Zenari's Little Italy has opened within Zocalo as the next chapter for the Zenari family, whose roots in restaurants in Edmonton stretch back into the 1980s.
Co-owner Elisa Zenari's mother, Glenda, and father, Adriano, operated Zenari's restaurant and kitchenware store at Manulife Place in downtown Edmonton for 35 years, from 1984 to 2019. After that restaurant closed, Zenari and her husband, Ran Huget, opened and ran its evolution, Dalla Tavola Zenari, at the newly revitalized Kelly Ramsey Building on Rice Howard Way, from 2020 to the end of 2024. The couple cited the COVID-19 pandemic and diminishing downtown crowds as forcing them to close due to bankruptcy.
But less than a year later, Elisa Zenari and Huget are back with another Zenari family business. "This was not on our 2025 bingo card," Zenari told Taproot with a laugh.
The new café within Zocalo takes over from the former operation, run by Aspen Coffee Roasters. The new venture is built on the partnerships, which once saw Zenari's supply Zocalo with baked goods, Zenari said. "That was the start of our professional relationship, and that turned into a personal relationship," she said.
Between the closure of Zenari's in 2019 and the opening of Dalla in 2020, both Zenari and Huget did odd jobs for Zocalo, like delivering flowers.

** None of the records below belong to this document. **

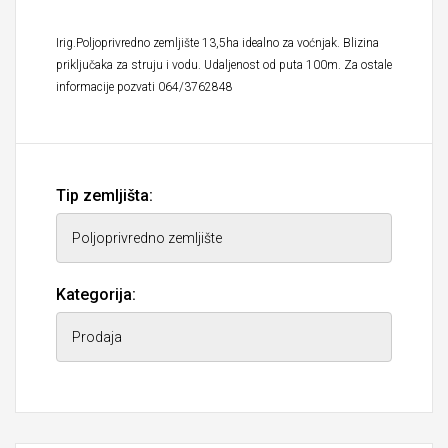
Irig.Poljoprivredno zemljište 13,5ha idealno za voćnjak. Blizina
priključaka za struju i vodu. Udaljenost od puta 100m. Za ostale
informacije pozvati 064/3762848
Tip zemljišta:
Kategorija:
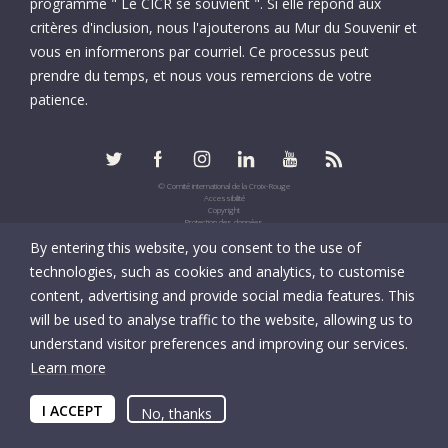
programme " Le CICR se souvient ". Si elle répond aux
critères d'inclusion, nous l'ajouterons au Mur du Souvenir et
vous en informerons par courriel. Ce processus peut
prendre du temps, et nous vous remercions de votre
patience.
© Comité international de la Croix-Rouge
Accessibilité
Copyright
Protection des données
Informations fiscales
By entering this website, you consent to the use of
UID: CHE-105.924.024
technologies, such as cookies and analytics, to customise
content, advertising and provide social media features. This
will be used to analyse traffic to the website, allowing us to
understand visitor preferences and improving our services.
Learn more
I ACCEPT
No, thanks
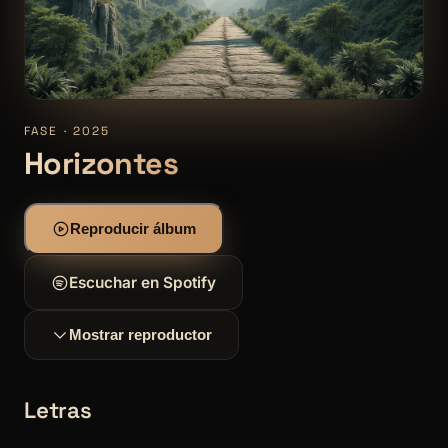
FASE · 2025
Horizontes
Reproducir álbum
Escuchar en Spotify
Mostrar reproductor
Letras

And the couple lives just blocks away from the shop in Little Italy. "Living in the community for 15 years, we know a lot of the customers — and a lot of them were our customers (at Zenari's and Dalla), too. It just felt like such a natural fit," Zenari said.
The new café is in a "super soft opening" phase, Zenari said, noting it serves coffee drinks and a small assortment of baked goods. Future plans are to add more baked treats, soups, sandwiches, small plates, and alcohol. Some of the future menu items will replicate dishes served at the original Zenari's, she said.

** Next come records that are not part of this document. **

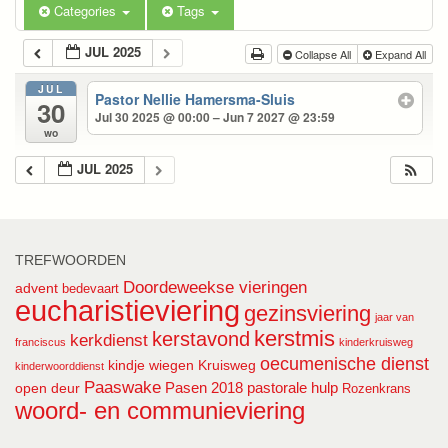
Categories
Tags
JUL 2025
Collapse All
Expand All
JUL
Pastor Nellie Hamersma-Sluis
30
Jul 30 2025 @ 00:00 – Jun 7 2027 @ 23:59
wo
JUL 2025
TREFWOORDEN
Doordeweekse vieringen
advent
bedevaart
eucharistieviering
gezinsviering
jaar van
kerstmis
kerstavond
kerkdienst
franciscus
kinderkruisweg
oecumenische dienst
kindje wiegen
Kruisweg
kinderwoorddienst
Paaswake
Pasen 2018
pastorale hulp
open deur
Rozenkrans
woord- en communieviering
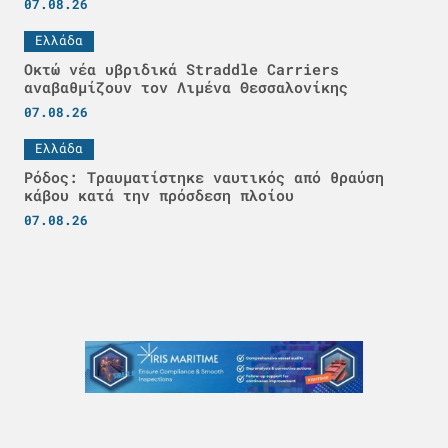
07.08.26
Ελλάδα
Οκτώ νέα υβριδικά Straddle Carriers
αναβαθμίζουν τον Λιμένα Θεσσαλονίκης
07.08.26
Ελλάδα
Ρόδος: Τραυματίστηκε ναυτικός από θραύση
κάβου κατά την πρόσδεση πλοίου
07.08.26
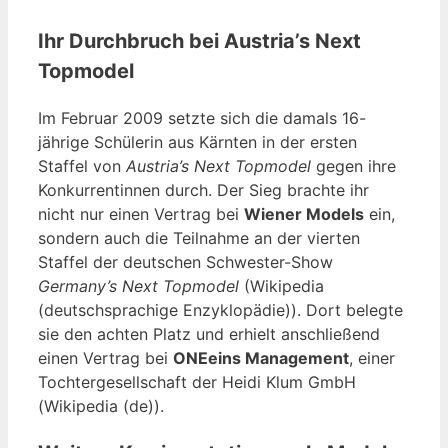
Ihr Durchbruch bei Austria’s Next
Topmodel
Im Februar 2009 setzte sich die damals 16-
jährige Schülerin aus Kärnten in der ersten
Staffel von
Austria’s Next Topmodel
gegen ihre
Konkurrentinnen durch. Der Sieg brachte ihr
nicht nur einen Vertrag bei
Wiener Models
ein,
sondern auch die Teilnahme an der vierten
Staffel der deutschen Schwester-Show
Germany’s Next Topmodel
(Wikipedia
(deutschsprachige Enzyklopädie)). Dort belegte
sie den achten Platz und erhielt anschließend
einen Vertrag bei
ONEeins Management
, einer
Tochtergesellschaft der Heidi Klum GmbH
(Wikipedia (de)).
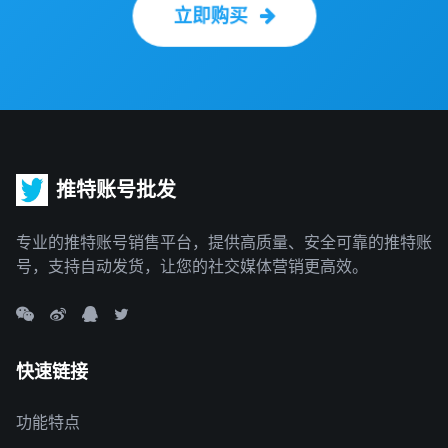
立即购买
推特账号批发
专业的推特账号销售平台，提供高质量、安全可靠的推特账
号，支持自动发货，让您的社交媒体营销更高效。
快速链接
功能特点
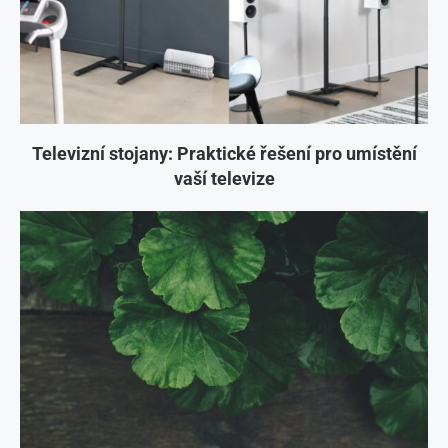
Televizní stojany: Praktické řešení pro umístění
vaší televize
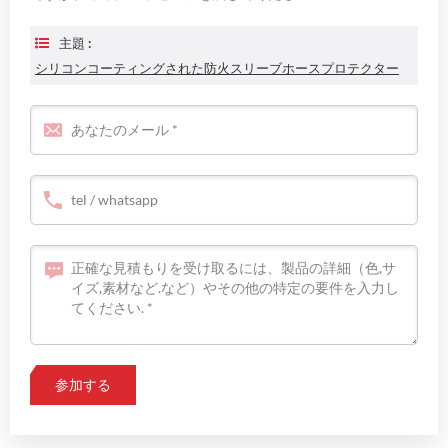
主題 :
シリコンコーティングされた防火スリーブホースプロテクター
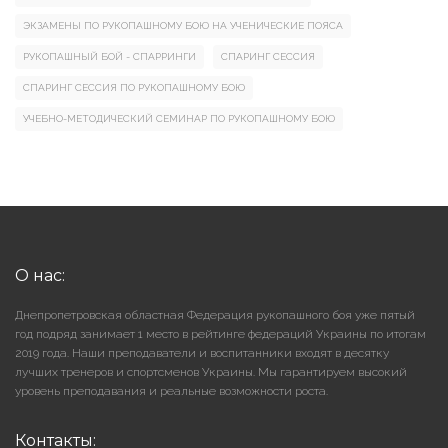
ЭКЗАМЕНЫ ПО РУКОПАШНОМУ БОЮ НА УЧЕНИЧЕСКИЕ ПОЯСА
РУКОПАШНЫЙ БОЙ - СПАРРИНГИ
СПАРИНГ СЕССИЯ
СПАРИНГ СЕССИЯ ПО РУКОПАШНОМУ БОЮ
УЧЕБНО-МЕТОДИЧЕСКИЙ СЕМИНАР ПО РУКОПАШНОМУ БОЮ
О нас:
Днепропетровская областная Федерация рукопашного боя уже пятый
год подряд занимает 1 место в рейтинге федераций Украины по итогам
2019 года. Наши преподаватели и воспитанники входят в десятку
лучших тренеров и спортсменов Украины. Мы гарантируем высокий
уровень преподавания и реальные возможности роста.
Контакты:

Another reason Zenari was attracted to the space is its scale. She said Dalla had 40 employees when it closed, while the new café requires two to three people to operate — so far, all of them family. "My mom, who actually started the (first) Zenari's back in the day, (and now) she's towards the end of her working career," Zenari said. "(She said to me), 'If I retire, what am I going to do? Maybe I should come bake for you.'"

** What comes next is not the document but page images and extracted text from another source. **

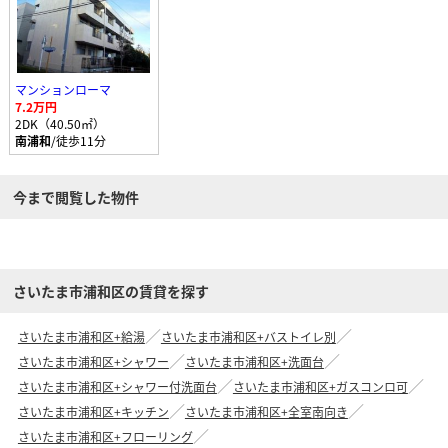
マンションローマ
7.2万円
2DK（40.50㎡）
南浦和
/徒歩11分
今まで閲覧した物件
さいたま市浦和区の賃貸を探す
さいたま市浦和区+給湯
さいたま市浦和区+バストイレ別
さいたま市浦和区+シャワー
さいたま市浦和区+洗面台
さいたま市浦和区+シャワー付洗面台
さいたま市浦和区+ガスコンロ可
さいたま市浦和区+キッチン
さいたま市浦和区+全室南向き
さいたま市浦和区+フローリング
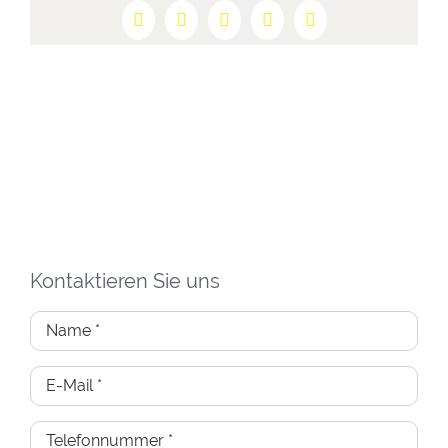
Facebook
X
Reddit
LinkedIn
Pinterest
Kontaktieren Sie uns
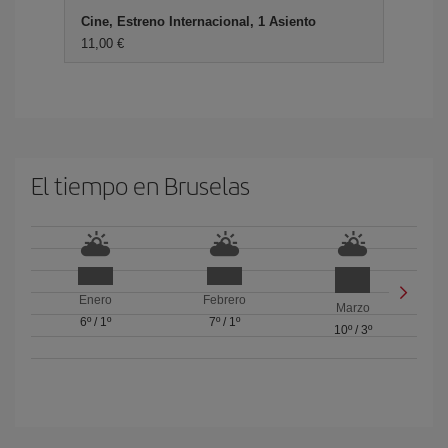
Cine, Estreno Internacional, 1 Asiento
11,00 €
El tiempo en Bruselas
Enero
Febrero
Marzo
6º
/
1º
7º
/
1º
10º
/
3º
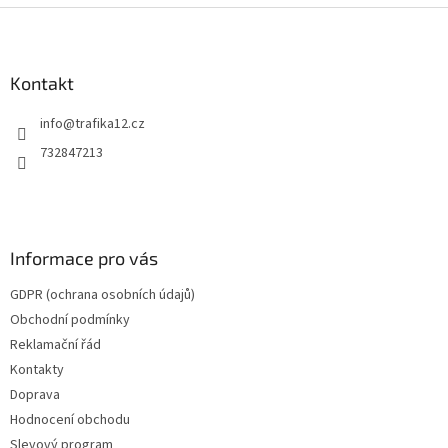
Z
á
p
a
Kontakt
t
info
@
trafika12.cz
í
732847213
Informace pro vás
GDPR (ochrana osobních údajů)
Obchodní podmínky
Reklamační řád
Kontakty
Doprava
Hodnocení obchodu
Slevový program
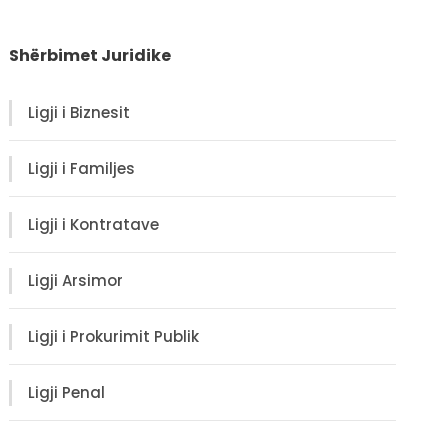
Shërbimet Juridike
Ligji i Biznesit
Ligji i Familjes
Ligji i Kontratave
Ligji Arsimor
Ligji i Prokurimit Publik
Ligji Penal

Zocalo has its own phoenix story, too. The shop was devastated by a fire in January 2024 and returned partly by November 2024, with its adjoined greenhouse following in March. A blog post on its website details the extensive work required to reopen.
With the Zenari café, there will be four coffee spots between 108 Avenue and 109A Avenue on 95 Street, when Earth's Refillery Coop opens across the street from Zocalo later this month (Paper Birch Books and Spinelli's Bar Italia at The Italian Centre Shop's also serve coffee). Zenari isn't worried about competition. "When there are bunch of places that offer this similar product, then (the area) becomes a destination," she said. "It's such a nice shift from some of the issues and challenges we've had (in Little Italy) in the past."
Taproot spoke with co-owners of Zocalo and Paper Birch, as well as a founding co-op member of Earth's Refillery, who said similar things to Zenari. "We're not really concerned with competition as our coffee bar is more of a supplement to the bookstore, and we serve a different style of coffee than others in the neighbourhood," Céline Chuang, a co-owner of Paper Birch, said in an email.